SOURCE RECORDS —
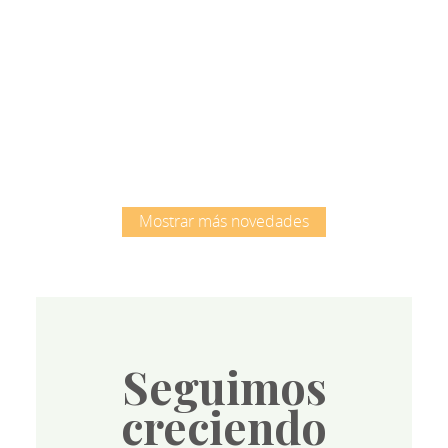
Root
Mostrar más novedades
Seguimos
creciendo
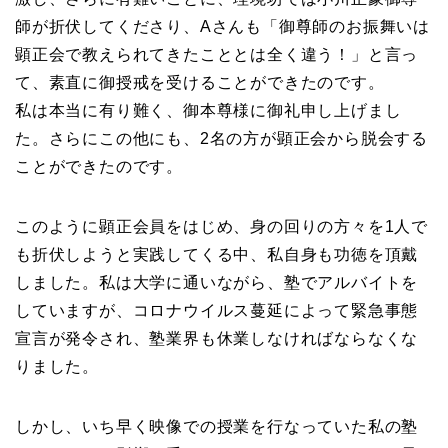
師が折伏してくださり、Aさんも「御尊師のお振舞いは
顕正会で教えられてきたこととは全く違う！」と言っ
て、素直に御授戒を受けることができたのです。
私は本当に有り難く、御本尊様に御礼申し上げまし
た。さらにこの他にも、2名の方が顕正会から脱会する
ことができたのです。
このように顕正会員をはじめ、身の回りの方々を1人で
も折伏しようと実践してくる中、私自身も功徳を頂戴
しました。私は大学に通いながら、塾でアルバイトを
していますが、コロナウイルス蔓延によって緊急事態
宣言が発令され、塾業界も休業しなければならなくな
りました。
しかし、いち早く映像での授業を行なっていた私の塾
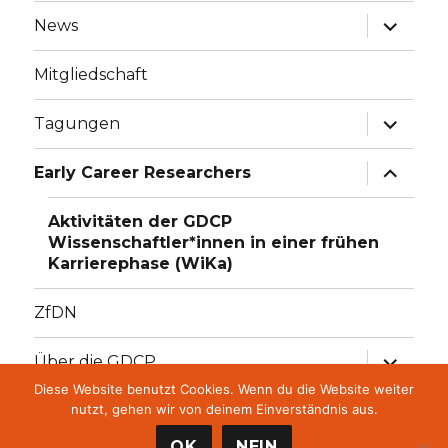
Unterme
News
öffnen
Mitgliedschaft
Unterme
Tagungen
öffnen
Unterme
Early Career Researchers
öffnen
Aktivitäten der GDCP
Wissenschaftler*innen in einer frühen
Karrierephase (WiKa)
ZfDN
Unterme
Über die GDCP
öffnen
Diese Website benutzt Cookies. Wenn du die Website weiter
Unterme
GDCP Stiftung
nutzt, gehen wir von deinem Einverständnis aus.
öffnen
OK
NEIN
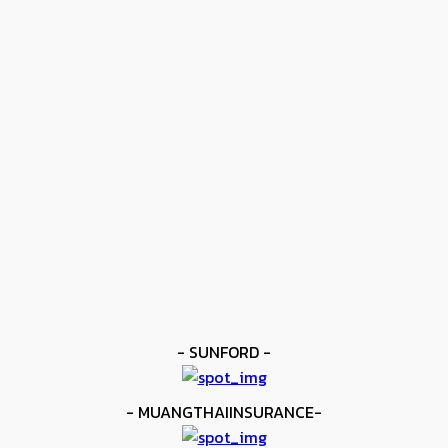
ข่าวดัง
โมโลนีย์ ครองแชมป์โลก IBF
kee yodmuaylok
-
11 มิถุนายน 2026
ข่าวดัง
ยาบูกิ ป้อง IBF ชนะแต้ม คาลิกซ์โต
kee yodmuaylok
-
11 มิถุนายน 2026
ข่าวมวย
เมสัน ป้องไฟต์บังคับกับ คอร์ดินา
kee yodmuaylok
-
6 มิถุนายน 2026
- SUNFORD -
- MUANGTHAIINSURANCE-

REQUIRED WORK — State how many lines in the items contain the string "GDCP". Give only the number.

RESULT FOR THIS TASK — 3